Kentuckians for the Commonwealth has been doing our homework too. Launched on April 19th, the Empower Kentucky plan is the culmination of hundreds of house meetings across the state, asking Kentuckians the simple question “what do we need our energy future to look like?” Matching the expertise of that lived experience with some of the nation’s leading experts on clean energy production, pollution, health and demographic data, we’ve produced a plan- and bolstered a movement- that can transition Kentucky to a place where our workers, families, land, air and water are protected and thriving. In addition, we’re launching a campaign called “Our $444 Million”, naming all the ways we could improve the lives of Kentuckians by redirecting the massive amount of money that’s slated to construct the prison. This is the new vision: trust the voices of the people, and we’ll build solutions together that work for everyone.

On Saturday, these two divergent visions will come into clear view.

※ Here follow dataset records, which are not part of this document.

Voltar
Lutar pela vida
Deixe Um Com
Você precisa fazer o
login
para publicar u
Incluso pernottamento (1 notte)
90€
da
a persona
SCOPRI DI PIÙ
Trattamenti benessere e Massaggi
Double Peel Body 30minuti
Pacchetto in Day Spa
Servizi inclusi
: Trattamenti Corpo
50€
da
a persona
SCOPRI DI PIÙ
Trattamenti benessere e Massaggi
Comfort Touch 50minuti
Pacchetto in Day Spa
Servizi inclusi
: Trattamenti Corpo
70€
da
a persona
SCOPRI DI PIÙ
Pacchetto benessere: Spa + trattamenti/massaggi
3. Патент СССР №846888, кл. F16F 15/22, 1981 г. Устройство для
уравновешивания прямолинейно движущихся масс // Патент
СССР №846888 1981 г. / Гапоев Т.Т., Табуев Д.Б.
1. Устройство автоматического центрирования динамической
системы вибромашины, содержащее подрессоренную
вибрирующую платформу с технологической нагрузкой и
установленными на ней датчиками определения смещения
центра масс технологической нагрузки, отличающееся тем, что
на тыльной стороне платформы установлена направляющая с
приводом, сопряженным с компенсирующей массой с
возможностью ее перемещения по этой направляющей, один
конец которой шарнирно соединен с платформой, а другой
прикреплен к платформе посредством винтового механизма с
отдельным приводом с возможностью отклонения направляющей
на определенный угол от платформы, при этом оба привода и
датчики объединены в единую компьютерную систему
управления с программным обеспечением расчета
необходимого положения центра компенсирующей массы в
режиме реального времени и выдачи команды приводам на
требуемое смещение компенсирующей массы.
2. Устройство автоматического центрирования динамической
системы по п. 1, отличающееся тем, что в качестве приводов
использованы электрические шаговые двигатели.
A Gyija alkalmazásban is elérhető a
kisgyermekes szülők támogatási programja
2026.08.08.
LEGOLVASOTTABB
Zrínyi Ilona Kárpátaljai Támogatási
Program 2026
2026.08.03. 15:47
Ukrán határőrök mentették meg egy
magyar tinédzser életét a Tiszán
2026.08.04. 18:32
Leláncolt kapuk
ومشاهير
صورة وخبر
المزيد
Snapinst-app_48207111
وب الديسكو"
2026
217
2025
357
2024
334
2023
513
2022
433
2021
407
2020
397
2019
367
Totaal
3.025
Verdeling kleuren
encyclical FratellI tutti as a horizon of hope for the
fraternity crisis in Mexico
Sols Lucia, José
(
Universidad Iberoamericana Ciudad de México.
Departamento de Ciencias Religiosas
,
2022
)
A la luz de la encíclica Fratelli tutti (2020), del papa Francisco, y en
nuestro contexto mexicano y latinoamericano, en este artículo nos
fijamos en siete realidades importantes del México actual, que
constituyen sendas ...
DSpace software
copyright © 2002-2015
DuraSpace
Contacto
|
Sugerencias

In Washington DC and around the country, the People’s Climate March will bring together hundreds of thousands people, naming that the only way out of the current calamity is to trust the voices of low income people of color, and demand investments and solutions like affordable housing, public transit, life affirming jobs, and stopping damage to the climate. When the voices of hatred, yearning for a return to a poisonous past, gather in Kentucky on Saturday, we’ll be there to confront them. When our families stand up in South Los Angeles and commemorate the past and shape a different, prosperous future, we’ll be there to celebrate them. And if the forces of complacency put the entire planet in peril as they refuse to follow the lead of our communities, we’ll be there in Washington DC and across the country, to march together right through them and demand to be heard.

Gloria Walton is the President and CEO of SCOPE, based in South Los Angeles and Elizabeth Sanders is the Chairperson of Kentuckians for the Commonwealth.